Will explains that Asian consumers differ from consumers in Scandinavia. While Scandinavia is more technologically advanced, Asian consumers are younger and spend more of their dispensable income online as well as more time. There is no question that Asia is emerging as the dominant world market going forward, and it is important to be present early to develop an intimate understanding of how to adapt your products and services to the various groups of buyers here.
What is important to keep in mind when expanding to Asia?
“One must keep in mind that there are big differences within Asia”, says Will. Which market or markets companies should target is therefore highly dependent on the product or service being sold. As a general rule, he explains, one should aim for one or two countries in the initial stages. This is particularly true if the product requires cultural adaptation, as the culture and language will significantly differ from one country to the next.
Will also emphasises the importance of having a good country manager who is familiar with the market. Moreover, contrary to what has been the practice among Norwegian companies, the country manager does not have to be Norwegian. “Sometimes having a local country manager is a good way to enter the market, as you can tap into their network and knowledge”, he adds.
What are the benefits of expanding to Singapore, in particular?
“Singapore is a good base to reach other Asian markets”, Will says. First, the city-state is unique in its ease and comfort of living. The language, the diversity of cultures, and the good climate make it an attractive place to relocate. Second, and perhaps most importantly, the Singapore government offers a range of incentives for business. By supporting specific industries from the establishment phase through their expansion phase, they are making it attractive for people to start companies.

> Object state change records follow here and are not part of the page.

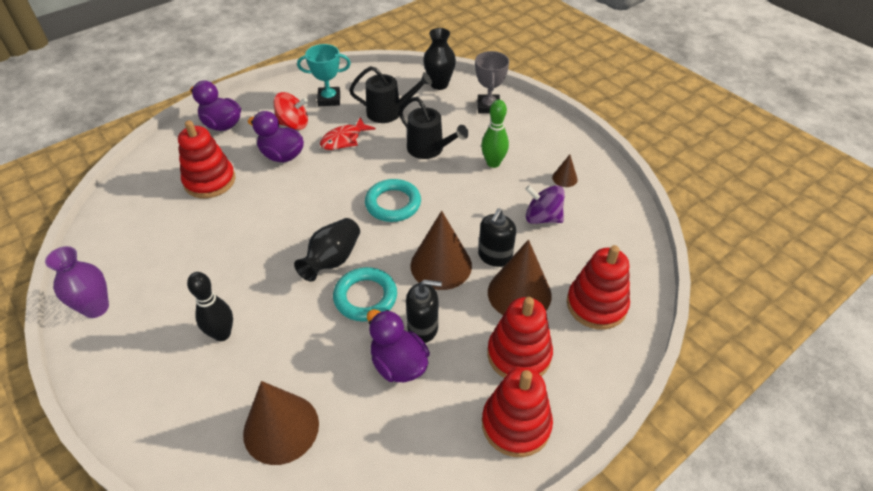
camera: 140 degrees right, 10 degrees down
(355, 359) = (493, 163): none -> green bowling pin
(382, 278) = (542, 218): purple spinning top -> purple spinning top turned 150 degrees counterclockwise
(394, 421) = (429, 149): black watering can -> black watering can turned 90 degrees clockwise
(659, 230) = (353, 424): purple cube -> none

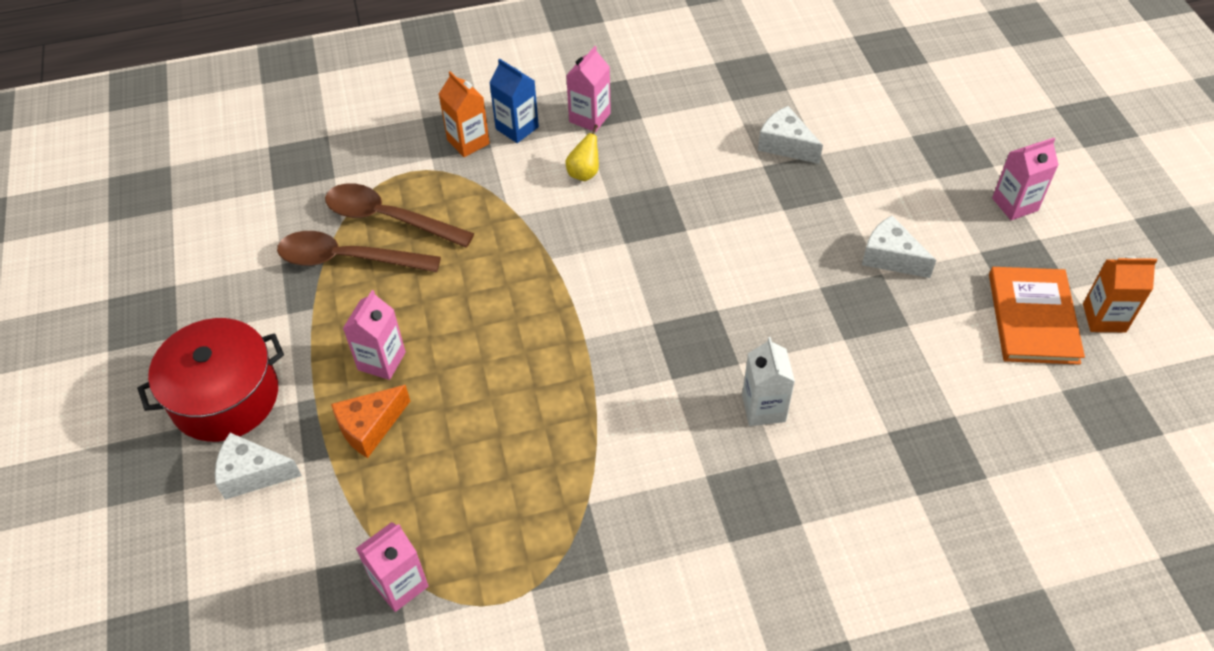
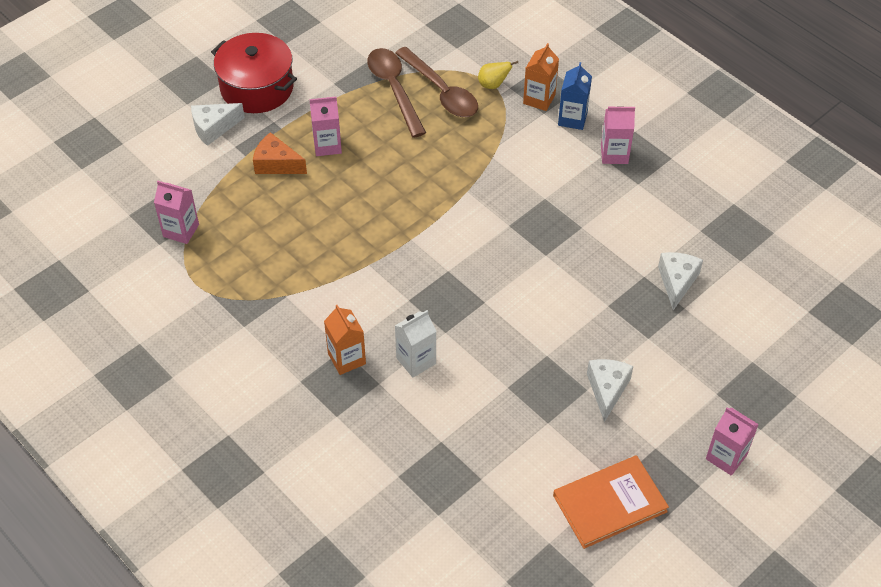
camera: 60 degrees right, 0 degrees up
(252, 474) = (213, 128): white cheese -> white cheese turned 90 degrees counterclockwise
(388, 218) = (441, 91): brown spoon -> brown spoon turned 150 degrees clockwise
(584, 173) = (557, 175): yellow pear -> yellow pear (493, 85)
(1104, 318) = (643, 553): orange carton -> orange carton (346, 359)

Will discusses several support mechanisms, including the entrepreneur visa (EntrePass) that allows you to stay in Singapore for two years to build a business. Moreover, there are attractive tax rules for employee stock options, you get tax refunds for investing in technology and the government provides financial incentives for international expansion. Most of the government support is available to any company that has at least 30% local ownership.
As a bottom line, Will states that “for many companies with global products, it is important to get out there as soon as possible. Singapore is an excellent, low-risk option for your entry into the Asian market”.